| EXTRACTED ENTRIES |
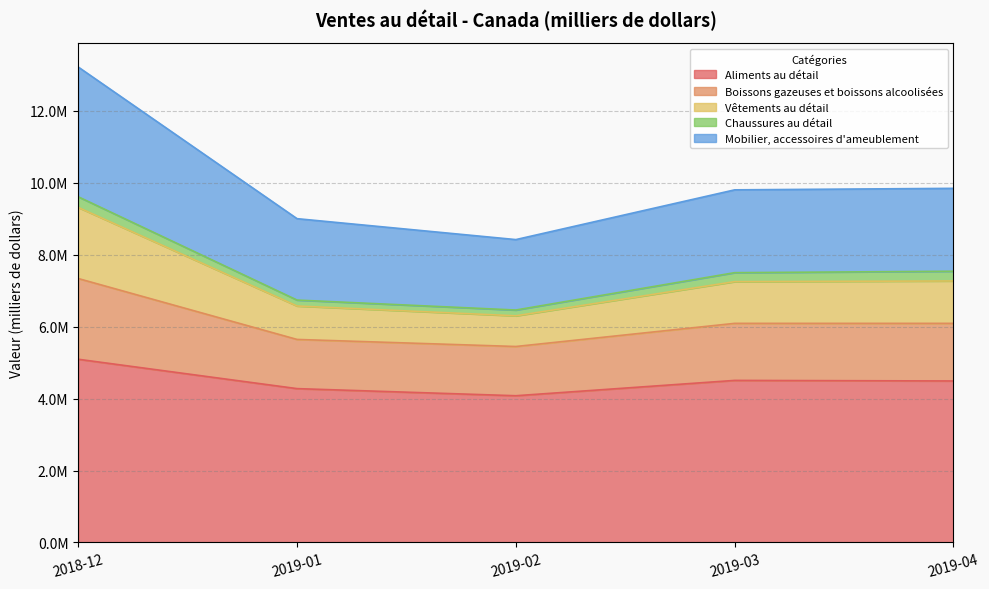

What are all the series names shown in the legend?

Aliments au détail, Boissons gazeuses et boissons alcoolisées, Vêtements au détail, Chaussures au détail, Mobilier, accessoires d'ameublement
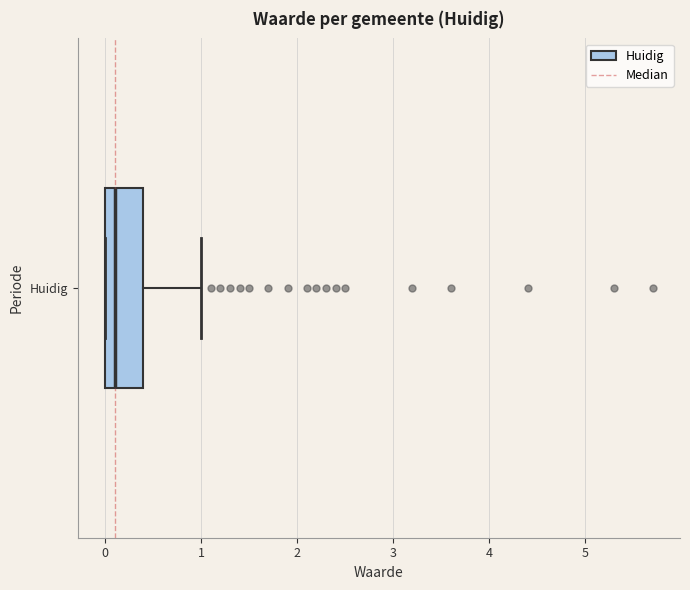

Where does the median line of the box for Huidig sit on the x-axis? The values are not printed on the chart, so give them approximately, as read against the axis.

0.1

* * *

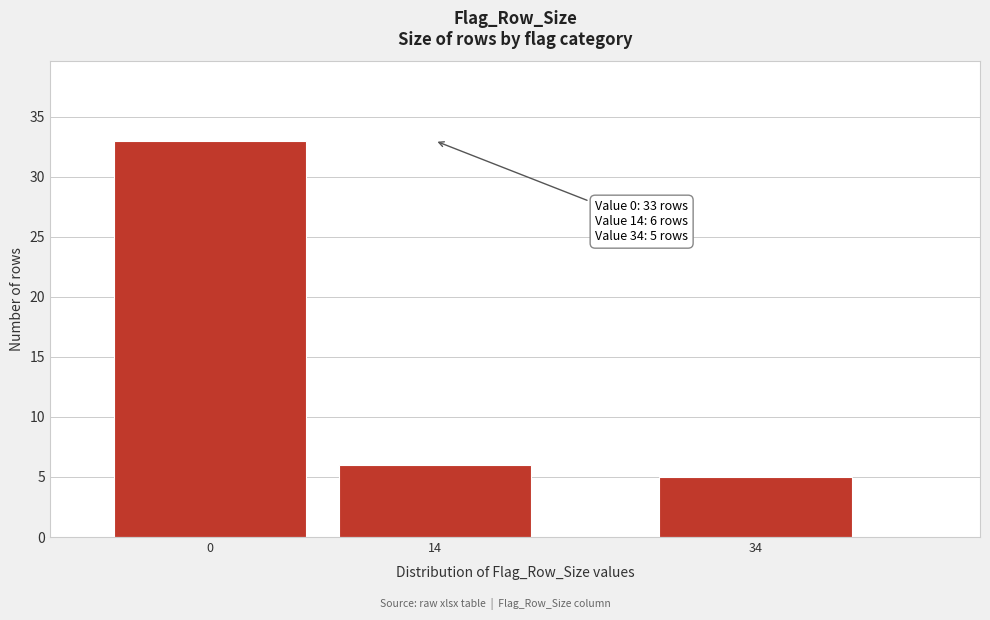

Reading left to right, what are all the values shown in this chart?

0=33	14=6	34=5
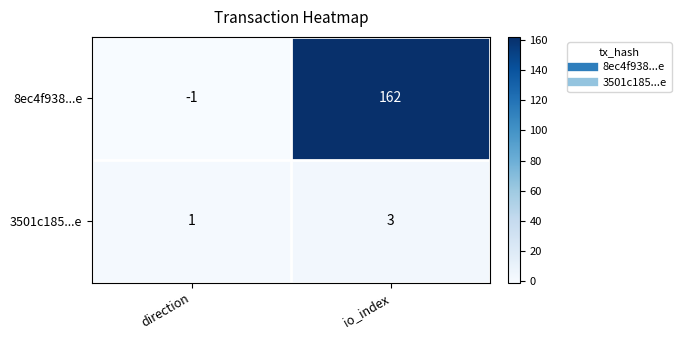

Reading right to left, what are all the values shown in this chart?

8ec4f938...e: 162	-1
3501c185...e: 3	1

| WORK REQUEST |
Extract each line above that contains the word "this", copying it in full.

| PROBLEM SOLUTION |
Reading left to right, what are all the values shown in this chart?
Reading right to left, what are all the values shown in this chart?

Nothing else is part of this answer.